Jonas Sam C, Jermin Paul, Howells Nick, Porteous Andrew, Murray James, Robinson James
Avon Orthopaedic Centre, United Kingdom of Great Britain and Northern Ireland.
Avon Orthopaedic Centre, United Kingdom of Great Britain and Northern Ireland.
Knee. 2019 Mar;26(2):400-404. doi: 10.1016/j.knee.2018.12.007. Epub 2019 Feb 18.
To compare outcomes of revision uni-compartmental knee replacement (UKR) with a defined revision cause with a matched group of primary total knee replacements (TKR).
UKR accounts for 8.7% of knee arthroplasty in the UK each year. It has better functional outcome than total knee replacement for isolated single compartment arthritis but can result in complex surgery when revision is required. This is feared to result in poorer patient reported outcomes when compared to primary TKR. We aim to compare the clinical results of revised UKR with primary TKR, taking into account the survival length of the UKR.
Forty-five patients (27 female) were retrospectively identified from our arthroplasty database that had undergone revision from UKR to TKR (1999-2014) and had a minimum of two years of follow-up post-revision. These patients were then matched with regards to age at primary procedure, sex, BMI and total arthroplasty life (UKR + Revision TKR) up to point of follow-up.
In the UKR revision group (mean arthroplasty life 8.6 years) the mean Oxford knee score (OKS) was 31.8. In the primary knee group (mean arthroplasty life 8.4 years) the mean OKS was 32.8. This difference was not statistically significant.
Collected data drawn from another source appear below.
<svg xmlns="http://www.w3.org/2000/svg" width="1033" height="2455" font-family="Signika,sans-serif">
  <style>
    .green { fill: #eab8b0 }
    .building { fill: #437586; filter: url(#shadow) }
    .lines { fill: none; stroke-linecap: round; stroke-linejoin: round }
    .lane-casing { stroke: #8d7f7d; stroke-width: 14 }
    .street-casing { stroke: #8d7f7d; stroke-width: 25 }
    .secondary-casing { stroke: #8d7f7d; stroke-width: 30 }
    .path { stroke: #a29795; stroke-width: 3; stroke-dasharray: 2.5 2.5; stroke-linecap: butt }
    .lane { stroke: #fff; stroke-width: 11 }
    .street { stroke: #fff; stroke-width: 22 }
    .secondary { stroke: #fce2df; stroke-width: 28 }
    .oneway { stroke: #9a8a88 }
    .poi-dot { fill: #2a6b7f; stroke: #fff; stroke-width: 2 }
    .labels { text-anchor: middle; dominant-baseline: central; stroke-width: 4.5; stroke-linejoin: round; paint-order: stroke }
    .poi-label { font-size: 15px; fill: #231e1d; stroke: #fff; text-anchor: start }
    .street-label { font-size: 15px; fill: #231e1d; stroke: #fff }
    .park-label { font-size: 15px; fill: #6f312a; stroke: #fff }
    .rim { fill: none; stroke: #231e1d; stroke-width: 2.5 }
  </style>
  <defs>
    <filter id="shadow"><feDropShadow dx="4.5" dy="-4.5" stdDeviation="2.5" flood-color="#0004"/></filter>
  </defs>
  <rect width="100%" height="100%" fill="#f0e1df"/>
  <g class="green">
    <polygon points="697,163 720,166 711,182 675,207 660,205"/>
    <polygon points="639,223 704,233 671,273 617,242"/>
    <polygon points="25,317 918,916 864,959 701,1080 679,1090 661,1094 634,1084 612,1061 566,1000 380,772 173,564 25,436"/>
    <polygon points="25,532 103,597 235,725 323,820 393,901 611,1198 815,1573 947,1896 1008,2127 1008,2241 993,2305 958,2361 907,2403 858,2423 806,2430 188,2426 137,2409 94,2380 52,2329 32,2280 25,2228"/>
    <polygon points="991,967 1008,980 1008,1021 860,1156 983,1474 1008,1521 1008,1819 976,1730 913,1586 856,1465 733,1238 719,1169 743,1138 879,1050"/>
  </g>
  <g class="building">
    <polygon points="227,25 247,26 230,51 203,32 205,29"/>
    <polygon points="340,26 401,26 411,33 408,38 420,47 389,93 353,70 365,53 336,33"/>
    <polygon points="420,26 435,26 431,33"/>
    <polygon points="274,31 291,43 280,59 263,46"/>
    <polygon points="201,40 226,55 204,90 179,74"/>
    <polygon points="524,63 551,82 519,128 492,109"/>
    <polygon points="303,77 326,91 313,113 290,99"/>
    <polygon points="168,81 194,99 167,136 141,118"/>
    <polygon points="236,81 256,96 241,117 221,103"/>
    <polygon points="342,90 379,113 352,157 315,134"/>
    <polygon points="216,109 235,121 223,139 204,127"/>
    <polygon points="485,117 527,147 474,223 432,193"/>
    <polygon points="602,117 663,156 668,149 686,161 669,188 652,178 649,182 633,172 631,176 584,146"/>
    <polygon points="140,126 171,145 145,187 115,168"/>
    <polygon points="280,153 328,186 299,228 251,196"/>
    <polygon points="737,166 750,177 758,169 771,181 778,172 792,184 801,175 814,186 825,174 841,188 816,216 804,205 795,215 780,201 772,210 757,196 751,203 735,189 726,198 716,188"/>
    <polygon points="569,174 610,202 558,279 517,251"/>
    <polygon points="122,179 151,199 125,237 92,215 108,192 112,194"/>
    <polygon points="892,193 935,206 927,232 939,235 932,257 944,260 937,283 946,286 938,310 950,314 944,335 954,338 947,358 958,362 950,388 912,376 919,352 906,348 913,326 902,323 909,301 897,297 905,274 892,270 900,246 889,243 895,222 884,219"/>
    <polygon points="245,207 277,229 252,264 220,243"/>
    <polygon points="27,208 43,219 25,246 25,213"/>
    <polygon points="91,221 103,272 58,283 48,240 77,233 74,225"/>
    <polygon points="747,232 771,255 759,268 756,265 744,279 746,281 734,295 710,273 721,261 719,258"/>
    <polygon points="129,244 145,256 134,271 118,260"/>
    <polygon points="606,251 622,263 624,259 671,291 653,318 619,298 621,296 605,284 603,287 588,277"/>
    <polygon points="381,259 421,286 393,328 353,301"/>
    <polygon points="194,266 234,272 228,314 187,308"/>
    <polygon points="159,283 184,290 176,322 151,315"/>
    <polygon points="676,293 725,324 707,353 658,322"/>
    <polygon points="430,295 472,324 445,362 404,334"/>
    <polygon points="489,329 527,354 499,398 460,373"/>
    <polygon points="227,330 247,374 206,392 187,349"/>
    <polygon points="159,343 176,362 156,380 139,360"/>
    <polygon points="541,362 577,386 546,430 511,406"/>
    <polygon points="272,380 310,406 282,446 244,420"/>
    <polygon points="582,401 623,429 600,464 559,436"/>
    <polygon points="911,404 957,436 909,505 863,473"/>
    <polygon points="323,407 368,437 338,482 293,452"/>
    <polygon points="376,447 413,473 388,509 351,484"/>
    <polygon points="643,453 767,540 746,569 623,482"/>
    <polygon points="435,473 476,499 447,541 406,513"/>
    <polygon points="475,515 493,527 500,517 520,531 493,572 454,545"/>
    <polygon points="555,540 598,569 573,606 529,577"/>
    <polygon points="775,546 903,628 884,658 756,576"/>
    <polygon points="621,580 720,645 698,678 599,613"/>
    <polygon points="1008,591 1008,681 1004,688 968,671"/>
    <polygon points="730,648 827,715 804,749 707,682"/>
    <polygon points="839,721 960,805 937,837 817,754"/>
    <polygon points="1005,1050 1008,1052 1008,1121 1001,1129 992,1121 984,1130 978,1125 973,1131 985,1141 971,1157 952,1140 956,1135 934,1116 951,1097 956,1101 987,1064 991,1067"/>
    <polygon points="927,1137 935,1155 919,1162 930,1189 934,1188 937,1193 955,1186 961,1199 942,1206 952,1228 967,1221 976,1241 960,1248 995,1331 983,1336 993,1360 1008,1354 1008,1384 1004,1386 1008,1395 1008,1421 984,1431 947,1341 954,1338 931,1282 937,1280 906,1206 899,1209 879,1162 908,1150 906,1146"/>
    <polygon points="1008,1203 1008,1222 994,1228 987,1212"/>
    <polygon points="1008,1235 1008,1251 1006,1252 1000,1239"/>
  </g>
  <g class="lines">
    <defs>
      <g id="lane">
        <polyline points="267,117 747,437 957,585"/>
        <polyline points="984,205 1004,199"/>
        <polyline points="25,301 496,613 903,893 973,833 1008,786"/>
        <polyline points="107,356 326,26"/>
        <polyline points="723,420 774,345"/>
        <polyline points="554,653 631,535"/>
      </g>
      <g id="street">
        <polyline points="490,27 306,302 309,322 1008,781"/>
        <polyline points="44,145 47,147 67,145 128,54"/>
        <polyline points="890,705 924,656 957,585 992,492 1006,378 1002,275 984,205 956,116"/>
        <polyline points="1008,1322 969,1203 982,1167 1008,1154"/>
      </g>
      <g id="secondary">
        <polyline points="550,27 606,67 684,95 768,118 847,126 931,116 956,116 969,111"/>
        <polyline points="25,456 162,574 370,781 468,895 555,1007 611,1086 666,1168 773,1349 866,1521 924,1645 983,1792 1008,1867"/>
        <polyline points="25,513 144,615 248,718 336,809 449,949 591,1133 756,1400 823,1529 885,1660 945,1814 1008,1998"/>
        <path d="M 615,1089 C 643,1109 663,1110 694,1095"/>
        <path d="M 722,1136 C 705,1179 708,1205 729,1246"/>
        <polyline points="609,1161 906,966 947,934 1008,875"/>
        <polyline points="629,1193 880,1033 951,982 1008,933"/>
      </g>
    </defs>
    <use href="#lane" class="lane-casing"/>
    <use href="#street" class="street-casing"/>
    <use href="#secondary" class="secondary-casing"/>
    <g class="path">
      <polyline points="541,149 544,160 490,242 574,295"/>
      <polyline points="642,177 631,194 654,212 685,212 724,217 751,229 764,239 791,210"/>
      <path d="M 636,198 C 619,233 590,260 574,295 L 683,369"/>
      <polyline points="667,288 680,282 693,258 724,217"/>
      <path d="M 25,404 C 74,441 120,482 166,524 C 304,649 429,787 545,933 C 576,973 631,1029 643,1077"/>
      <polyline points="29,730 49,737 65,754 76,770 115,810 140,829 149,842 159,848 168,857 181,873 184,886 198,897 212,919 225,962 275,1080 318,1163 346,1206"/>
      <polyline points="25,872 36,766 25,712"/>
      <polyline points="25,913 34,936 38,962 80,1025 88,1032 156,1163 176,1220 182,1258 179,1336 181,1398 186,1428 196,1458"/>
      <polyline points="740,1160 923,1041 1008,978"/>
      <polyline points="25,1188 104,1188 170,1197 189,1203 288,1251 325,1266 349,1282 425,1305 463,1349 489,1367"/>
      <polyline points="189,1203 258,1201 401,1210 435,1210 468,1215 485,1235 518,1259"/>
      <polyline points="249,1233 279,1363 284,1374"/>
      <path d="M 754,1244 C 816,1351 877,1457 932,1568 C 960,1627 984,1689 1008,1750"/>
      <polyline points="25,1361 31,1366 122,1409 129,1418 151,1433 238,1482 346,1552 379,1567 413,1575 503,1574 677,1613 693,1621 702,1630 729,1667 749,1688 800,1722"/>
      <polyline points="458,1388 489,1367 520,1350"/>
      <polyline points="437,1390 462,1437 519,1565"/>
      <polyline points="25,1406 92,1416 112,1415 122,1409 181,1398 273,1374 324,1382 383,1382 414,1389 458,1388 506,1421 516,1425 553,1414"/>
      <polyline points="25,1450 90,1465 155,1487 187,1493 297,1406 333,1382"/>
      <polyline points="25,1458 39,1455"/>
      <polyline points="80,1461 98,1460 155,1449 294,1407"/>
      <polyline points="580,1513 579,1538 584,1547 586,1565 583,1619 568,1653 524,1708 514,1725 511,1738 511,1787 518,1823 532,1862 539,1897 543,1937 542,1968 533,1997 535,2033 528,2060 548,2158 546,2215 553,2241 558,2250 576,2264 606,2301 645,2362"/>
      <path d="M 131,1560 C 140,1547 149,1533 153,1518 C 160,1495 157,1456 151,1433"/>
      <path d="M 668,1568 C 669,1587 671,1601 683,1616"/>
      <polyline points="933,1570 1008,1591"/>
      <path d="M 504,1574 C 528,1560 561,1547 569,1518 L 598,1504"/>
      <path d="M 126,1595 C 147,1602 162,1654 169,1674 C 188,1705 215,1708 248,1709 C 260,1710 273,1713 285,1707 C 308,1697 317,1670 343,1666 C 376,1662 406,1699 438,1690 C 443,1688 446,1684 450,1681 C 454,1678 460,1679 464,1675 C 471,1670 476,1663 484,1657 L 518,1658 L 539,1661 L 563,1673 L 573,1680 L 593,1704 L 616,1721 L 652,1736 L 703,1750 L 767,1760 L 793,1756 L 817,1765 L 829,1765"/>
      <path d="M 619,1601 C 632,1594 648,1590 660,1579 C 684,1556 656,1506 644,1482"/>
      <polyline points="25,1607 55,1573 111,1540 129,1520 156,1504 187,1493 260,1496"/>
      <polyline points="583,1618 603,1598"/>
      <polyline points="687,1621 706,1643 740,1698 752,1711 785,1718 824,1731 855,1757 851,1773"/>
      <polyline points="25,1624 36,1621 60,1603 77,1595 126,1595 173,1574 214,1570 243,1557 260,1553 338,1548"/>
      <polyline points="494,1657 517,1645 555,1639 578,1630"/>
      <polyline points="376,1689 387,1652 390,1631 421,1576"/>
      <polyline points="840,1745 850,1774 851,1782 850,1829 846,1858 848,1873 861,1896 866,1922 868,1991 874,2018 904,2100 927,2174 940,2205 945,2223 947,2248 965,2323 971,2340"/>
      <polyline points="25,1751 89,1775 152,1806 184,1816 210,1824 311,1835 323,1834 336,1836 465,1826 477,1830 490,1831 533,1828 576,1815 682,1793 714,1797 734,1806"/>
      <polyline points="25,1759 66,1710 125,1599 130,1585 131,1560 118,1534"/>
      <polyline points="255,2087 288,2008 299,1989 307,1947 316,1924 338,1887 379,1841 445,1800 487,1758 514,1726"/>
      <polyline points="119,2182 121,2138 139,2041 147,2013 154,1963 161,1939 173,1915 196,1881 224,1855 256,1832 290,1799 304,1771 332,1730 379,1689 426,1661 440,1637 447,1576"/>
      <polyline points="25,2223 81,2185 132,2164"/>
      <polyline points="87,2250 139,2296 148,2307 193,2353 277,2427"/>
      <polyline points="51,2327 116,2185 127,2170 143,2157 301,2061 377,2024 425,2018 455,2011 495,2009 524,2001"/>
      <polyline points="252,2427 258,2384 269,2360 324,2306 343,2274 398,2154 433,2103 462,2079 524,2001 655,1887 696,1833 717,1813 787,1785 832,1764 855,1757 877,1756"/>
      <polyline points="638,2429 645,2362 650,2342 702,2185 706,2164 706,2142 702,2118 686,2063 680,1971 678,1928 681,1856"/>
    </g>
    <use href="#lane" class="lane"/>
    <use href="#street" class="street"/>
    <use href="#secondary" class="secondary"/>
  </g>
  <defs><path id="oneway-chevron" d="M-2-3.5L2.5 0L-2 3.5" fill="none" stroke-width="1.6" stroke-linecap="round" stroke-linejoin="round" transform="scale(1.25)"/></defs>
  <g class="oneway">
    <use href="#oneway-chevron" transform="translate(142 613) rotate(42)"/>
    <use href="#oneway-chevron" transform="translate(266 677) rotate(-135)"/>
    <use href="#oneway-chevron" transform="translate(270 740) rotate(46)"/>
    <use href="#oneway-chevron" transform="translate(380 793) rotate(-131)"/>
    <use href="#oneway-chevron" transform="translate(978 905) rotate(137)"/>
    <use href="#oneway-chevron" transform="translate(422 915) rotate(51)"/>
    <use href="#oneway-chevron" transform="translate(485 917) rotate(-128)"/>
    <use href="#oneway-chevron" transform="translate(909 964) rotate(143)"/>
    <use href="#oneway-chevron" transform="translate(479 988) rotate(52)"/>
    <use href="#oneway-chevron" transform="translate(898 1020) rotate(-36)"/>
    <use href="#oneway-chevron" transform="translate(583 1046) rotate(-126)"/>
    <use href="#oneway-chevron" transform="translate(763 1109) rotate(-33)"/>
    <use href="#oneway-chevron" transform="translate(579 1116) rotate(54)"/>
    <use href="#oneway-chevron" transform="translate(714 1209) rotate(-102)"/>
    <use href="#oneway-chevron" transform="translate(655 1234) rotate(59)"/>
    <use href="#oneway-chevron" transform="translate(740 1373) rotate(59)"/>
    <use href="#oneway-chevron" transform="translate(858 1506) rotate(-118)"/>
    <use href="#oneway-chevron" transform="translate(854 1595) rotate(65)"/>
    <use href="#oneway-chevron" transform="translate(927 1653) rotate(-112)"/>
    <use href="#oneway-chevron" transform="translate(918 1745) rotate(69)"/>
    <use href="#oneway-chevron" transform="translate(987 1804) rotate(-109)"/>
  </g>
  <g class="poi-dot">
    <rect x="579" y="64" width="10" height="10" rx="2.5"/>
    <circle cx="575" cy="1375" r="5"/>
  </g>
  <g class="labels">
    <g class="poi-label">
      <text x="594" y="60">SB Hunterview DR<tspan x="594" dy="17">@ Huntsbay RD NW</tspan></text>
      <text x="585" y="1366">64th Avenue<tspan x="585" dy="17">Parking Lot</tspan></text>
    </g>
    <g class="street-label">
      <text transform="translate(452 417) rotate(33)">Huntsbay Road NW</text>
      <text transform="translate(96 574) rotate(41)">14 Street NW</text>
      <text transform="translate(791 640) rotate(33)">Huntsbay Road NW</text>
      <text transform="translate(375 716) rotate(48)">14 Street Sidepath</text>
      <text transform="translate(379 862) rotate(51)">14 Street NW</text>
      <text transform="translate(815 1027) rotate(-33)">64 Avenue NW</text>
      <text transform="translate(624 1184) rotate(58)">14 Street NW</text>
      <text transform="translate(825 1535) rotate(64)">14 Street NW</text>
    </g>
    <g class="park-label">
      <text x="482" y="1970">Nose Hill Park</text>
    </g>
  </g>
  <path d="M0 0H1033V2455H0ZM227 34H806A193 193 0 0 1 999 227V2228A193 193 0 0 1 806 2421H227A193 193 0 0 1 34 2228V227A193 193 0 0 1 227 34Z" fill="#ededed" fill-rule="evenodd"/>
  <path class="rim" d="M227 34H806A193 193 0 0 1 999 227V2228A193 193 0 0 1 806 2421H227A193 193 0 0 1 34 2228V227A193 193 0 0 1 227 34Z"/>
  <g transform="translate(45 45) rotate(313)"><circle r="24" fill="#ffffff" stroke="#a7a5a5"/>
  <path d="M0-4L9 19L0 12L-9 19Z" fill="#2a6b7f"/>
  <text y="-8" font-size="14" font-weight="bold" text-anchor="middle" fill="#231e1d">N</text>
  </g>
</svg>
Fifteen out of 45 patients undergoing revision surgery required stemmed components.
UKR provides comparable clinical outcome even after revision surgery to TKR as primary TKRs and should be considered in all patients meeting the selection criteria. Revision is complex and revision components should be available.
比较因特定翻修原因而行单髁膝关节置换翻修术(UKR)与匹配的初次全膝关节置换术(TKR)组的疗效。
在英国,UKR每年占膝关节置换术的8.7%。对于孤立的单髁关节炎,其功能结局优于全膝关节置换术,但翻修时可能导致复杂手术。与初次TKR相比,人们担心这会导致患者报告的结局较差。我们旨在比较翻修UKR与初次TKR的临床结果,同时考虑UKR的生存时长。
从我们的关节置换术数据库中回顾性识别出45例患者(27例女性),这些患者接受了从UKR到TKR的翻修术(1999 - 2014年),且翻修后至少有两年的随访。然后根据初次手术时的年龄、性别、体重指数和直至随访时的全关节置换寿命(UKR + 翻修TKR)对这些患者进行匹配。
在UKR翻修组(平均关节置换寿命8.6年)中,牛津膝关节评分(OKS)平均为31.8。在初次膝关节置换组(平均关节置换寿命8.4年)中,OKS平均为32.8。这种差异无统计学意义。45例接受翻修手术的患者中有15例需要带柄组件。
即使在翻修手术后,UKR与作为初次TKR的TKR相比,临床结局相当,所有符合选择标准的患者均应考虑采用。翻修手术复杂,应备有翻修组件。